“How eager you are! Come another time and I’ll tell you.”

After that, into that chaos of bright, yet incomplete images which oppressed Tsiganok by their impetuosity, a new image came—how good it would be to become a hangman in a red shirt. He pictured to himself vividly a square crowded with people, a high scaffold, and he, Tsiganok, in a red shirt walking about upon the scaffold with an ax. The sun shone overhead, gaily flashing from the ax, and everything was so gay and bright that even the man whose head was soon to be chopped off was smiling. And behind the crowd, wagons and the heads of horses could be seen—the peasants had come from the village; and beyond them, further, he could see the village itself.

“Ts-akh!”

Tsiganok smacked his lips, licking them, and spat. And suddenly he felt as though a fur cap had been pushed over his head to his very mouth—it became black and stifling, and his heart again became like a cake of unmelting ice, sending a slight, dry shiver through his whole body.
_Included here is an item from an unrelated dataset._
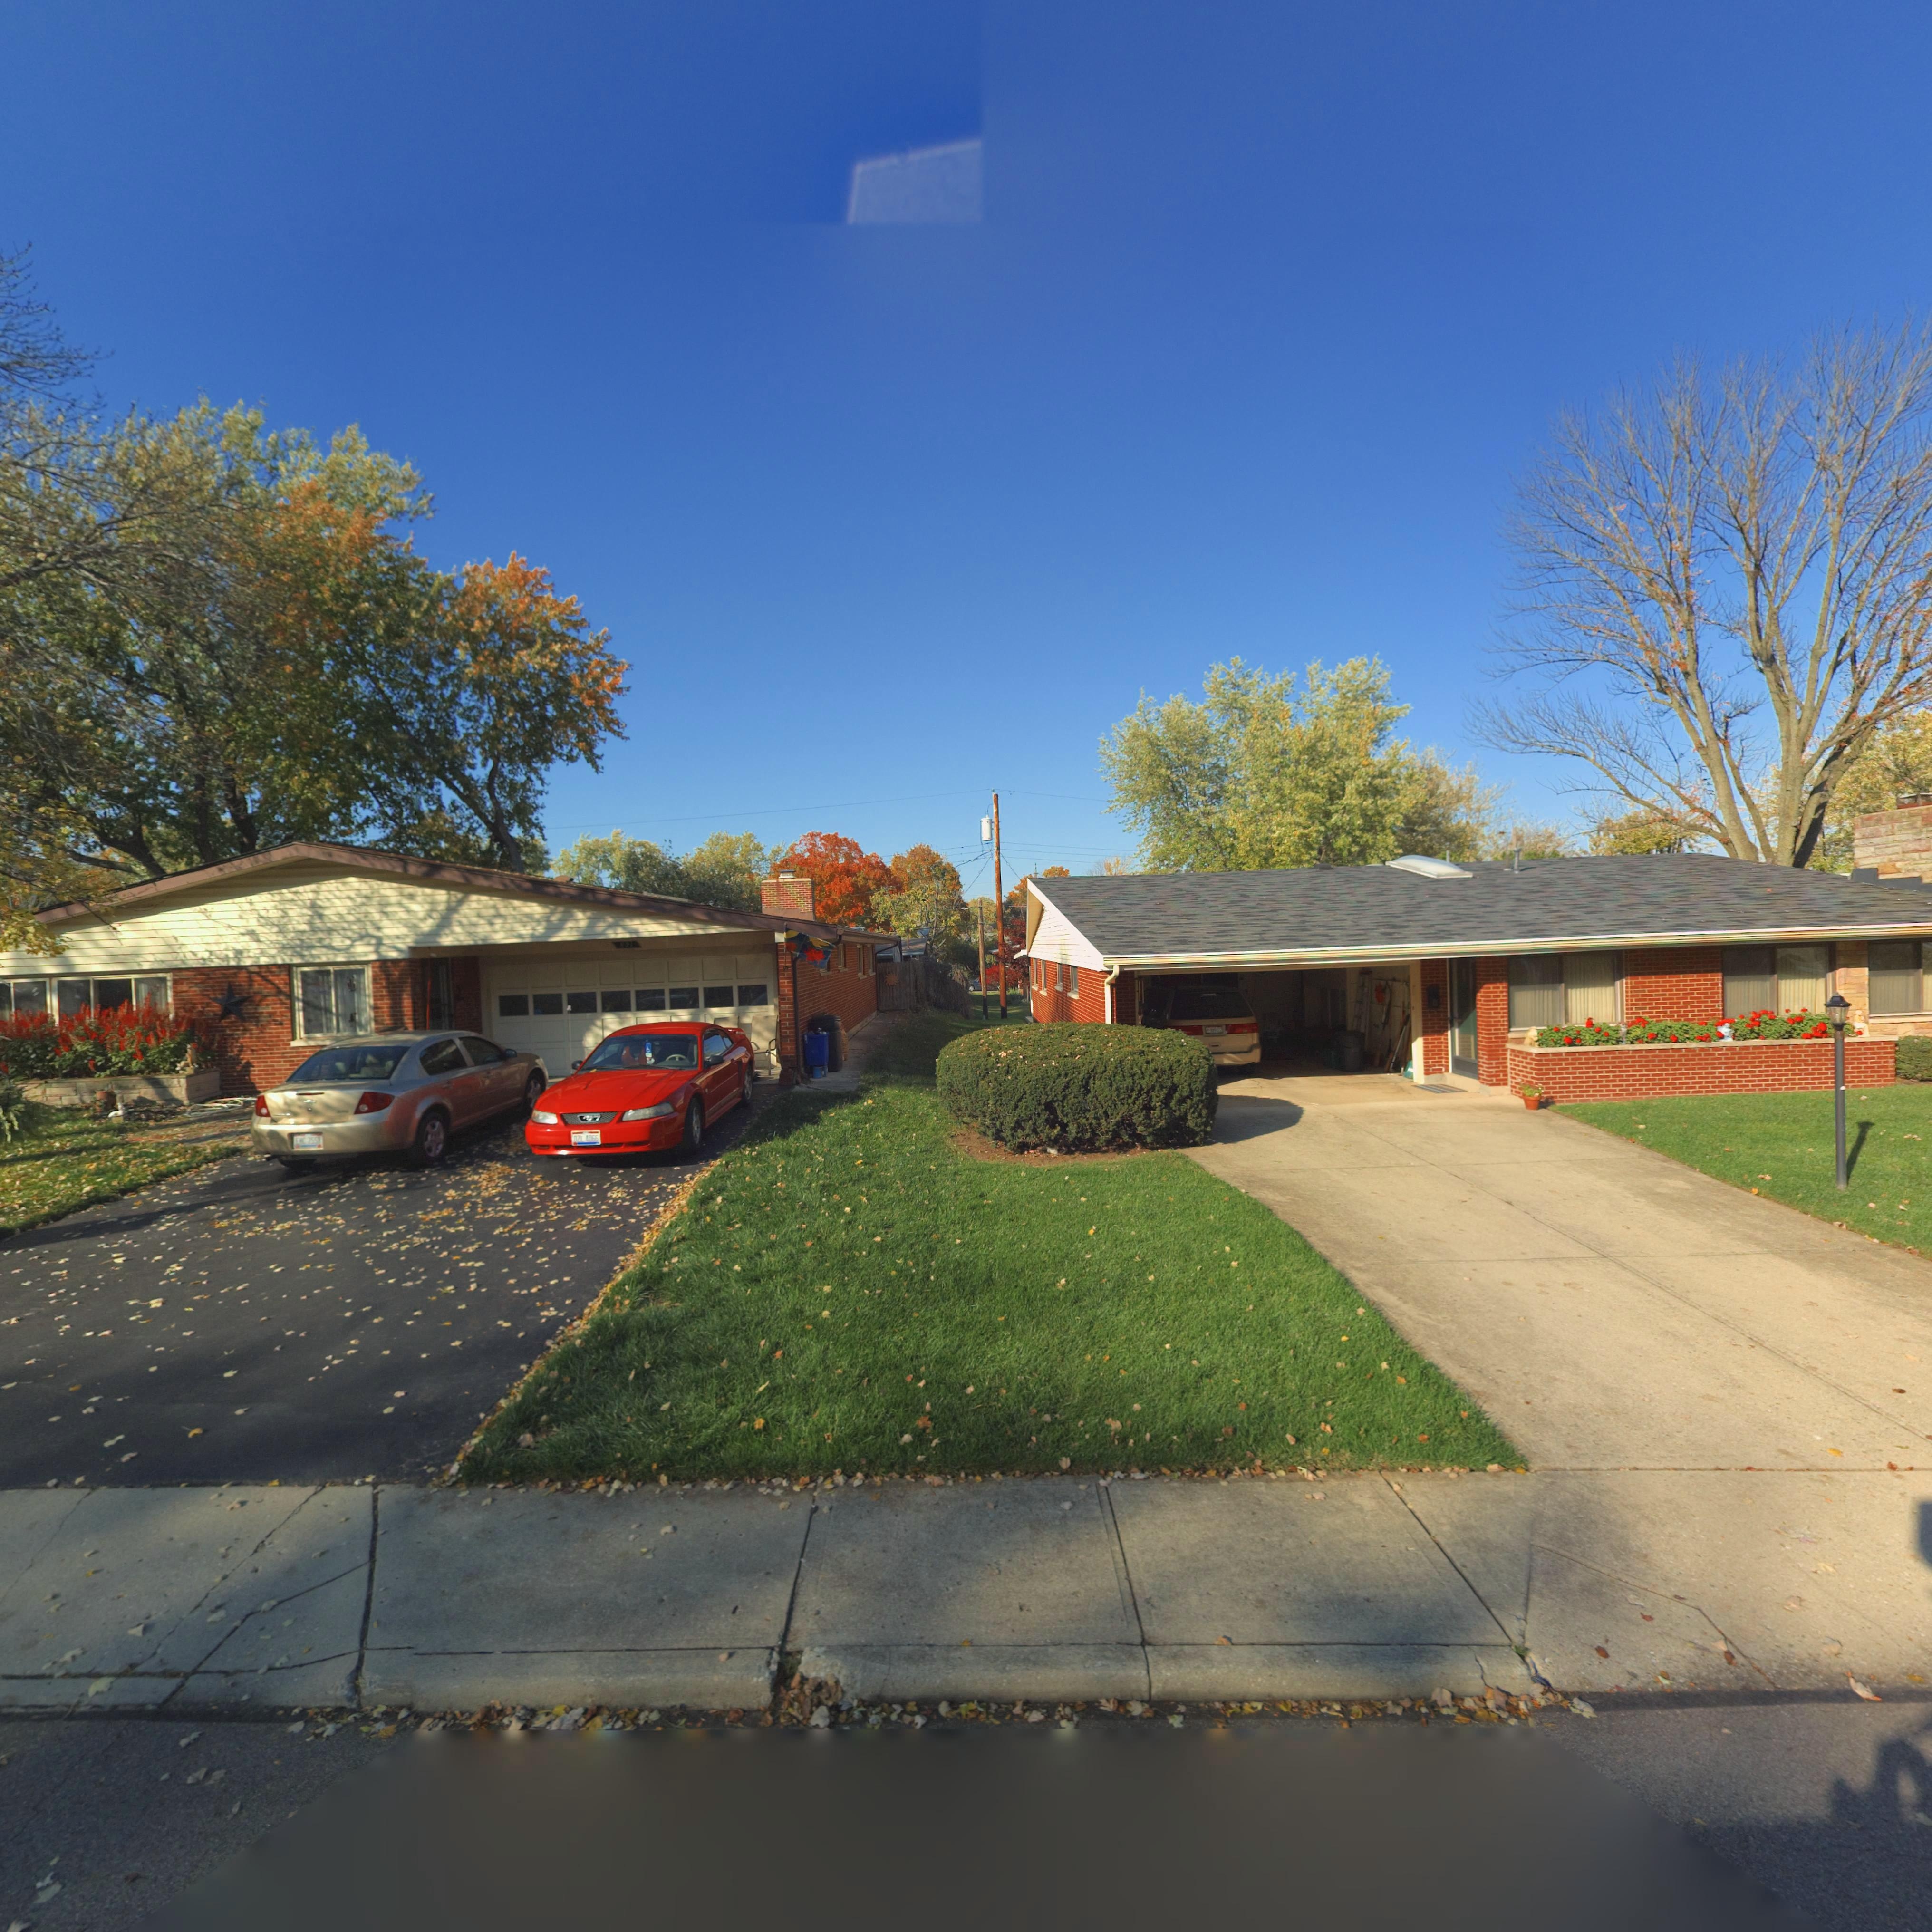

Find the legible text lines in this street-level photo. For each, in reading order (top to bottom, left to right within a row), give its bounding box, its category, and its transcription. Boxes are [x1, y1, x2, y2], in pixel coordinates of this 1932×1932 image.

[618, 941, 633, 948] StreetNumber: 821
The warden came in twice again, and Tsiganok, showing his teeth, said:

“How eager you are! Come in again!”

Finally one day the warden shouted through the casement window as he passed rapidly:

“You’ve let your chance slip by, you fool! We’ve found somebody else.”

“The devil take you! Hang yourself!” snarled Tsiganok, and he stopped dreaming of the execution.

But toward the end, the nearer he approached the time, the weight of the fragments of his broken images became unbearable. Tsiganok now felt like standing still, like spreading his legs and standing—but a whirling current of thoughts carried him away and there was nothing at which he could clutch—everything about him swam. And his sleep also became uneasy. Dreams even more violent than his thoughts appeared—new dreams, solid, heavy, like wooden painted blocks. And it was no longer like a current, but like an endless fall to an endless depth, a whirling flight through the whole visible world of colors.